|Headquarters||Chicago, Illinois, U.S.|
|American Institute of Philanthropy|
CharityWatch, formerly known as the American Institute of Philanthropy (AIP), is a 501(c)(3) nonprofit organization in Chicago, created in the United States by Daniel Borochoff in 1992, to provide information about charities' financial efficiency, accountability, governance, and fundraising.
CharityWatch's stated goals are "To research and evaluate the efficiency, accountability and governance of nonprofit organizations; to educate the public about the importance of wise giving; to inform the public of wasteful or unethical practices of nonprofits and provide recognition to highly effective and ethical charities; to advise CharityWatch members and conduct special investigations and evaluations of nonprofits; to expand and re-define our programs periodically to meet the continuing challenge of keeping the contributor informed."
CharityWatch is a nonprofit charity watchdog and rating organization that works to uncover and report on wrongdoing in the nonprofit sector by conducting in-depth analyses of the audited financial statements, tax forms, fundraising contracts, and other reporting of nonprofit. They only review 600 charities out of 1.5 million in the US. CharityWatch encourages donors to give to charities that will allocate most of their contributions to program services that benefit the people and causes that donors wish to support. CharityWatch also promotes charity accountability and transparency through its research on the rapidly changing nonprofit field and through its work with investigative journalists uncovering wrongdoing within the nonprofit sector. CharityWatch rates nonprofits on an A+ (best) to F (worst) scale and provides data on charity executive salaries, governance, public transparency, donor privacy, asset reserves, and other information uncovered by its analysts during their evaluation. It publishes this information on its website and in its biannual Charity Rating Guide & Watchdog Report. CharityWatch also publishes lists of Top-Rated Charities, charities with high assets, and a report of top compensation packages paid to charity executives.
CharityWatch states that it is independently funded by small donations from the general public and that it receives over 95% of its support this way.
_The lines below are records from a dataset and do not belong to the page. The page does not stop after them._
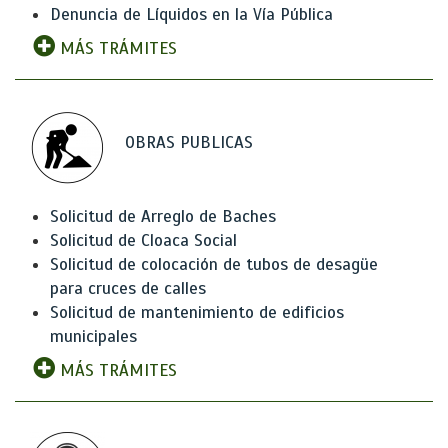
Denuncia de Líquidos en la Vía Pública
MÁS TRÁMITES
OBRAS PUBLICAS
Solicitud de Arreglo de Baches
Solicitud de Cloaca Social
Solicitud de colocación de tubos de desagüe
para cruces de calles
Solicitud de mantenimiento de edificios
municipales
MÁS TRÁMITES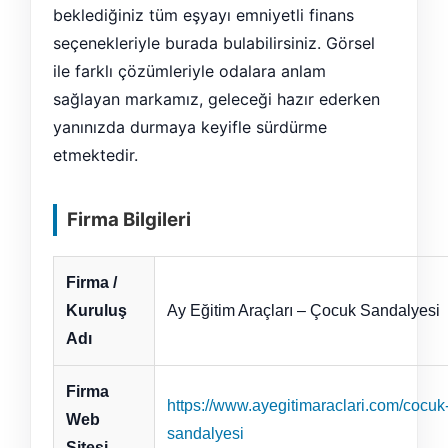
beklediğiniz tüm eşyayı emniyetli finans
seçenekleriyle burada bulabilirsiniz. Görsel
ile farklı çözümleriyle odalara anlam
sağlayan markamız, geleceği hazır ederken
yanınızda durmaya keyifle sürdürme
etmektedir.
Firma Bilgileri
Firma /
Kuruluş
Ay Eğitim Araçları – Çocuk Sandalyesi
Adı
Firma
https://www.ayegitimaraclari.com/cocuk
Web
sandalyesi
Sitesi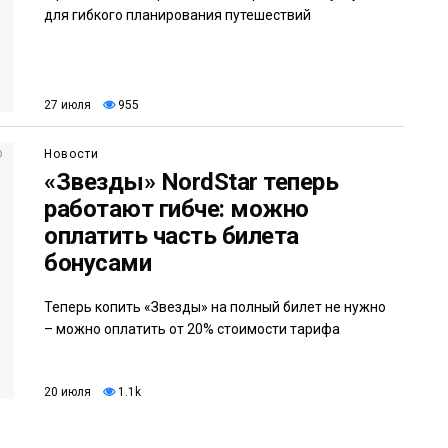
для гибкого планирования путешествий
27 июля
955
Новости
«Звезды» NordStar теперь
работают гибче: можно
оплатить часть билета
бонусами
Теперь копить «Звезды» на полный билет не нужно
– можно оплатить от 20% стоимости тарифа
20 июля
1.1k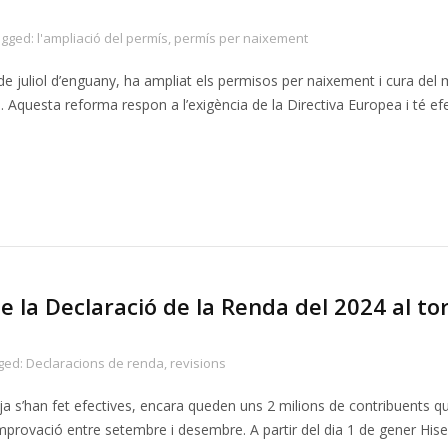
agged:
l'ampliació del permís
,
permís per naixement
1 de juliol d’enguany, ha ampliat els permisos per naixement i cura del
. Aquesta reforma respon a l’exigència de la Directiva Europea i té ef
de la Declaració de la Renda del 2024 al to
ged:
Declaracions de renda
,
revisions
 ja s’han fet efectives, encara queden uns 2 milions de contribuents q
mprovació entre setembre i desembre. A partir del dia 1 de gener His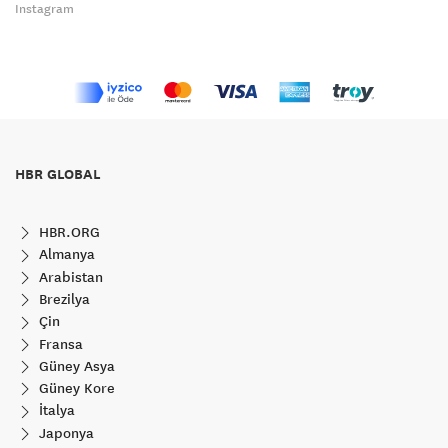
Instagram
HBR GLOBAL
HBR.ORG
Almanya
Arabistan
Brezilya
Çin
Fransa
Güney Asya
Güney Kore
İtalya
Japonya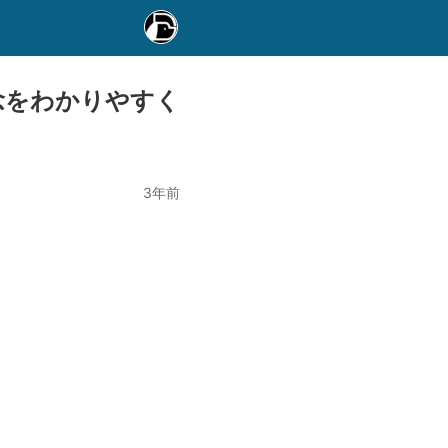
念をわかりやすく
3年前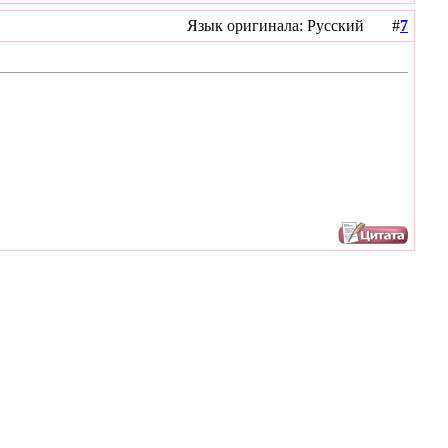
Язык оригинала: Русский #
7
The majority of CharityWatch's content is free to the public, including its library of articles, giving tips, resources for donors and journalists, top charity compensation packages, and its full reports on all of its top-rated charities. Membership to access CharityWatch's full content is currently $50 per year.
CharityWatch sets itself apart as a charity watchdog organization that performs individualized analyses of charities' financial reporting. It has been critical of other sources of charity information that produce automated ratings based solely or primarily on computer algorithms whose rating systems can easily be gamed by charities. CharityWatch assigns low ratings to charities that have high fundraising costs and low program spending in cases where other charity raters have assigned the same charities perfect scores. CharityWatch has also assigned high ratings to nonprofits with more complex accounting cases where the simplistic systems of other raters produced unfairly low scored for the same charity.
CharityWatch also investigates ethical issues surrounding charity spending, including salaries and payouts, financial reporting, telemarketing and direct-mail solicitation campaigns, and governance. It shares the results of its research with the media and government agencies and works closely with these parties to educate the public about informed giving. CharityWatch founder Daniel Borochoff has testified before Congress about veterans charities, the aftermath of Hurricanes Katrina and Rita, and the philanthropic response to the 9/11 attacks.
CharityWatch's ratings have received exposure from Congress and the media; including an appearance on the front page of The Washington Post.
CharityWatch founder, Daniel Borochoff, retired from his role as president in 2020, but remains on the charity's board of directors. Laurie Styron, a former CharityWatch analyst, was appointed executive director in his place in February 2020. In 2019, CharityWatch spent $615,950, of which 83% ($510,140) was spent on programs.
In 2005, prior to making all of its rating available on its website, AIP was criticized in a study on rating nonprofits published in the Stanford Social Innovation Review for having a "gotcha" mentality and limited explanation for their ratings. The study criticized several nonprofit watchdog organizations for relying heavily on financial data that is not adequate for evaluating a nonprofit organization and may misguide the public, although the study noted that AIP "recognizes the limitations of the [IRS Form] 990 and thus develops its financial health ratios by analyzing a charity's audited financial statements"
CharityWatch does not take charities' financial reporting at face value even when Generally Accepted Accounting Principles (GAAP) allow charities to include in-kind goods of questionable value in their financial reporting, or allow charities to include telemarketing or direct mail costs in their reported program spending. Many in the nonprofit space have taken issue with this approach.